Have you heard of the "wannabe depressed"? No? Well, then you must not be on Tumblr.
A new piece in The Atlantic suggests that Tumblr helps young people curate social communities dedicated to throwing more magnificent, elegiac pity parties. Anne-Sophie Bine writes, "This online cultivation of beautiful sadness is easy to join: anyone can take a picture, turn it black and white, pair it with a quote about misunderstood turmoil, and automatically be gratified with compassion and pity. And this readily accessible sea of dark poetry could easily drown out those whose suffering has reached the clinical level." Calling this trend a "glorification of self pity" is only one of Bine's missteps; I'm skeptical of the "wannabe depressed" phenomenon in the first place.
Tumblr's lure is its sense of community; for a lonely and isolated adolescent or young adult, that community can be everything. What's problematic about these kinds of images, according to Bine, is the romanticizing of illness, but romanticized pain is nothing new.

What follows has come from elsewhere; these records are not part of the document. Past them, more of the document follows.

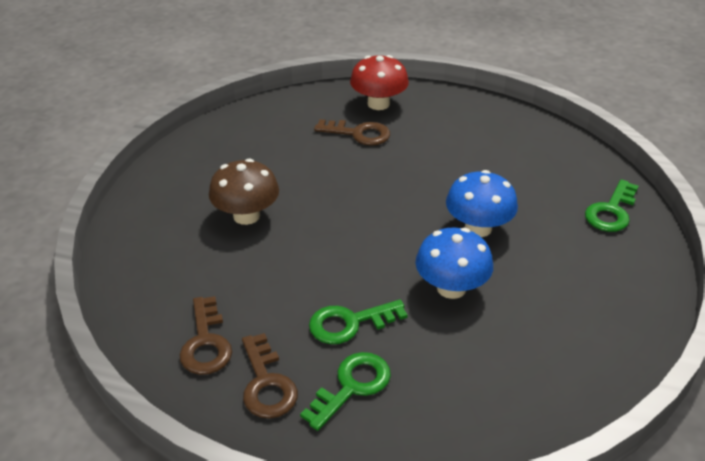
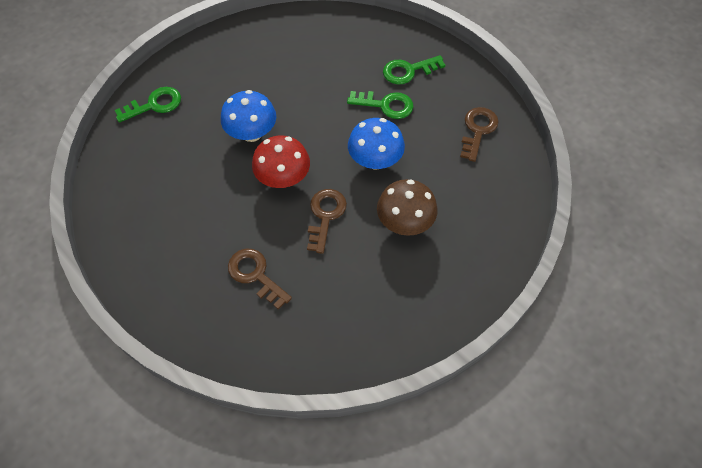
camera: 150 degrees left, 20 degrees up
brown key [242,333,298,419] -> brown key moved to [307,189,347,254]
red mushroom [350,55,409,110] -> red mushroom moved to [252,135,310,188]
blue mushroom [415,228,493,299] -> blue mushroom moved to [348,118,405,169]

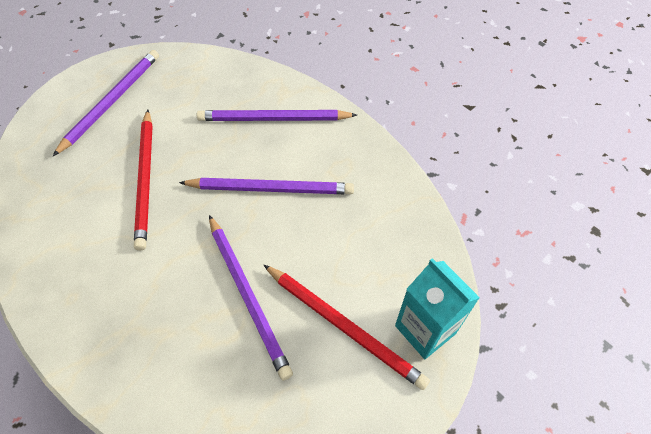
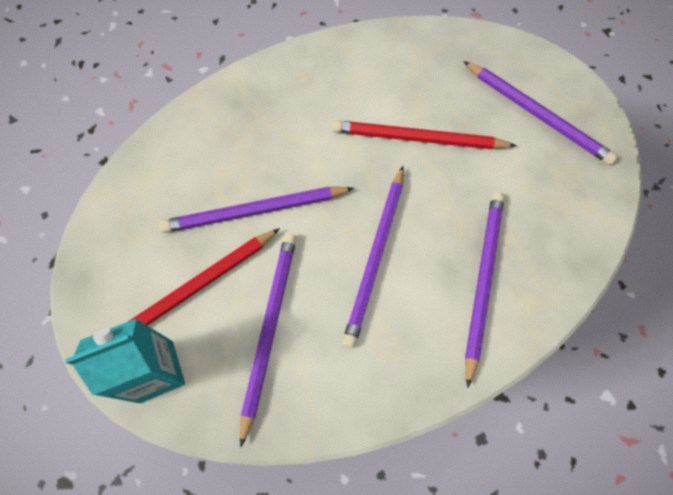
camera: 105 degrees right, 10 degrees up
none -> purple pencil [240,233,297,448]

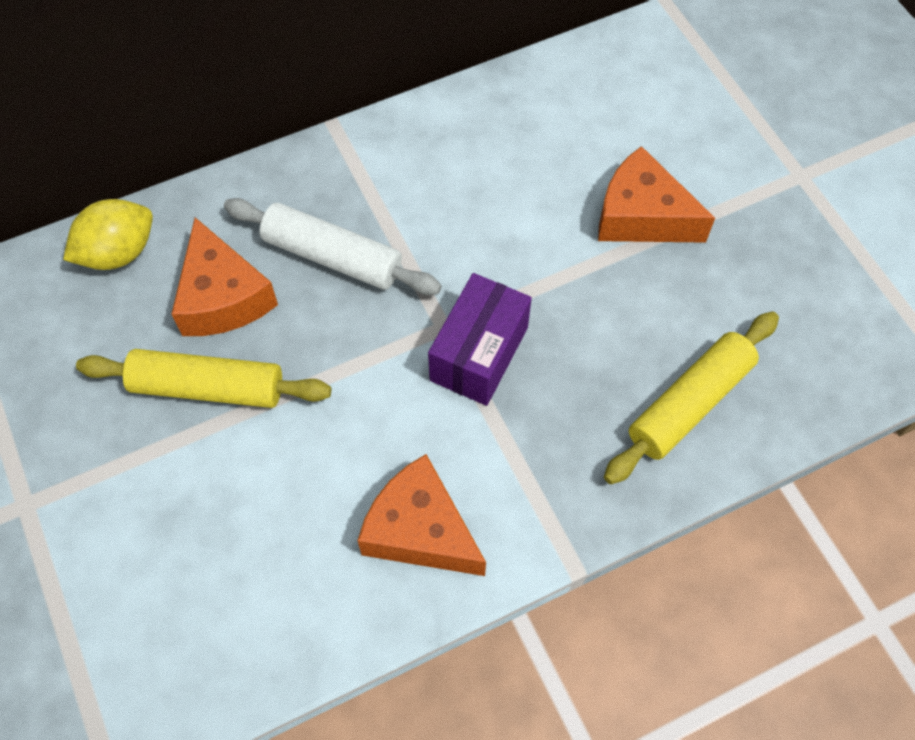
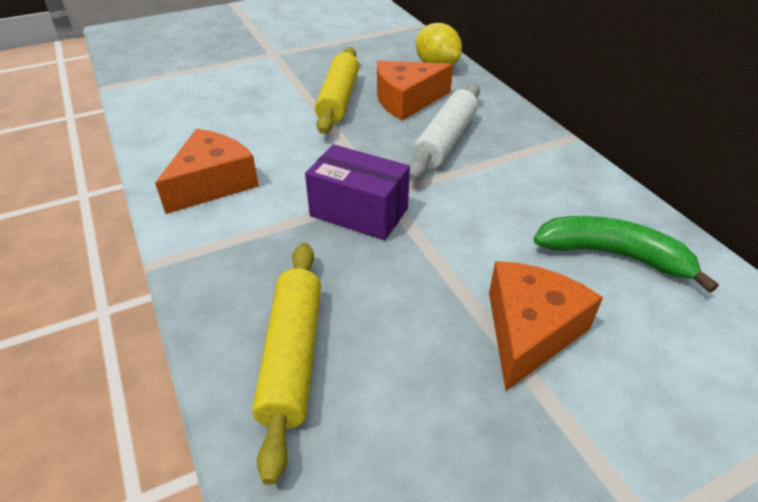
camera: 90 degrees right, 20 degrees down
yellow rolling pin [604,311,779,484] -> yellow rolling pin turned 45 degrees clockwise [252,243,321,485]
none -> green banana [533,216,718,293]

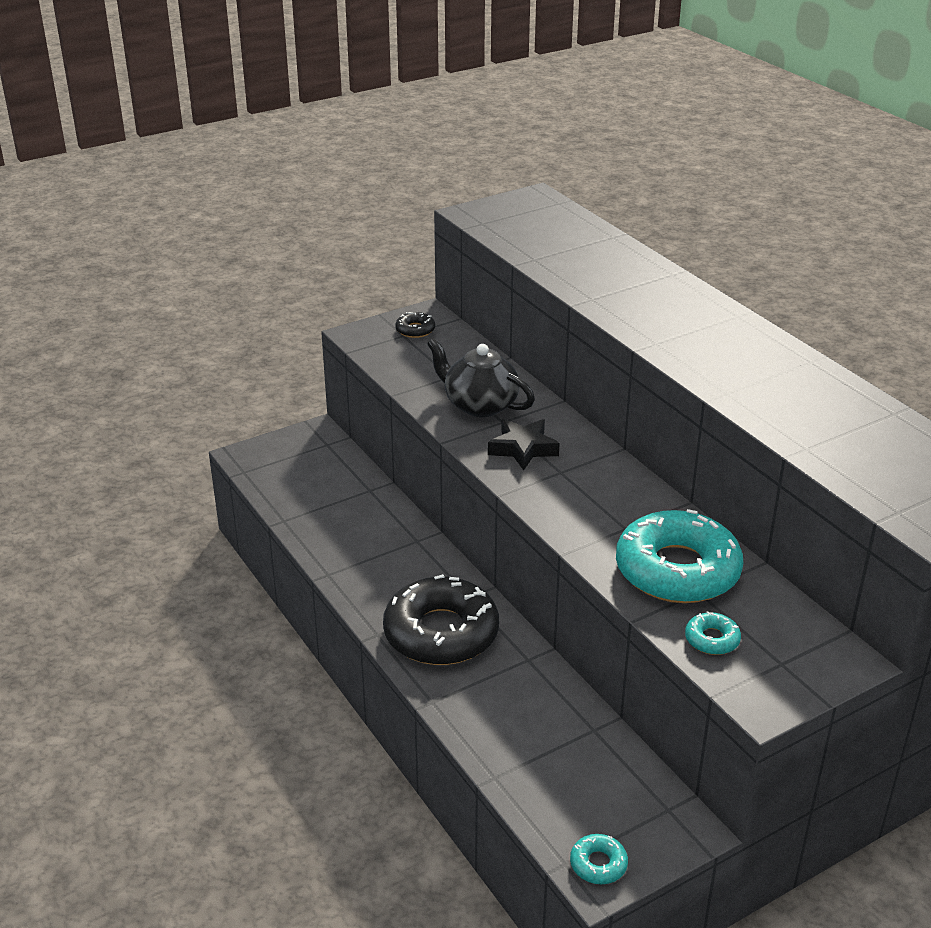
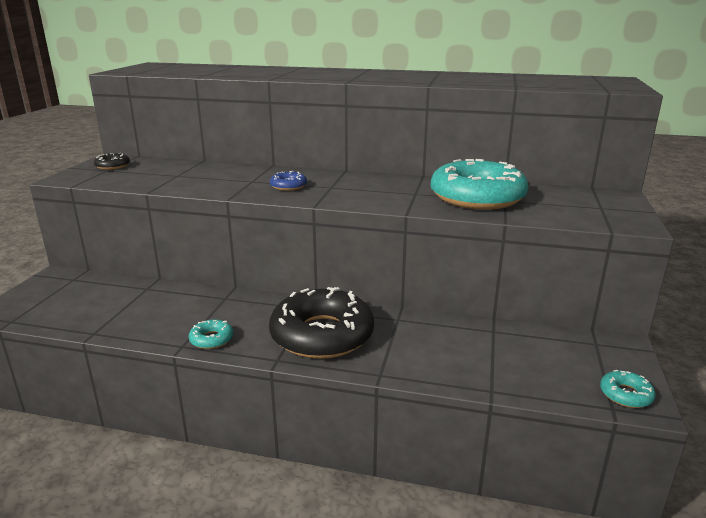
camera: 45 degrees left, 10 degrees down
black teapot [427,338,535,417] -> none
black star [488,419,560,471] -> blue donut [270,171,307,191]
turquoise donut [685,611,741,655] -> turquoise donut moved to [189,319,233,349]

The phenomenon Bine attributes to the internet can be found as early as Elizabethan times. There are many, many places young people can find images of the sad, beautiful, and dead, and they didn’t all appear in the 21st century. “The Lady of Shalott” of Arthurian legend appears in poem and painting. Hamlet's Ophelia has long been the model for beautiful sadness (and madness). Virginia Woolf's Mrs. Dalloway romanticized suicide. Crediting Tumblr as the orginal source of these images ignores the historical presence of the archetype across many art forms.
Bines calls these black-and-white photos "a distorted vision of what it means to be depressed," which is true. Real depression is not pretty. Mental illness is more monster than girl. But the author also argues that the phenomenon of curating 'beautiful sadness' online "could easily drown out those whose suffering has reached the clinical level."
I disagree.
There is no one way in which clinical depression manifests; if anything, the images Bine points to suggest there are a great many young people out there in real pain. Yes, most "followers," of blogs curating such images probably do not have a mental illness. However, I don't think it's self-pitying to acknowledge when something hurts.
And I speak from personal experience. The sad, ethereal woman was once my idol and my goal. Think Hamlet's Ophelia, dead and drowned, garbed in white, with flowers clasped in delicate, lifeless hands, and thin, always thin. Faced with meaningless pain, I looked for legitimacy. I found it in novels and set out to do the only thing I thought I could: take my sadness and make it pretty. I refused then — and refuse now — to pity myself.
My diagnosis of major depressive disorder came later, but even then I still considered myself a mere "wannabe," not afflicted by a serious illness. Pieces like Bine's make me wonder: Am I faking it? Do I really have an illness? Am I just playing a really dangerous game of pretend?
It scares me to see major outlets publishing pieces which mishandle mental illness. Demoralized, distressed, depressed — these are all things we ought to pay attention to. Self-hatred, even when clad in elegant garb and shared on social media, isn’t self-pity.
Yes, we need to ask why we romanticize suffering girls. But we also need to ask why girls are suffering in the first place.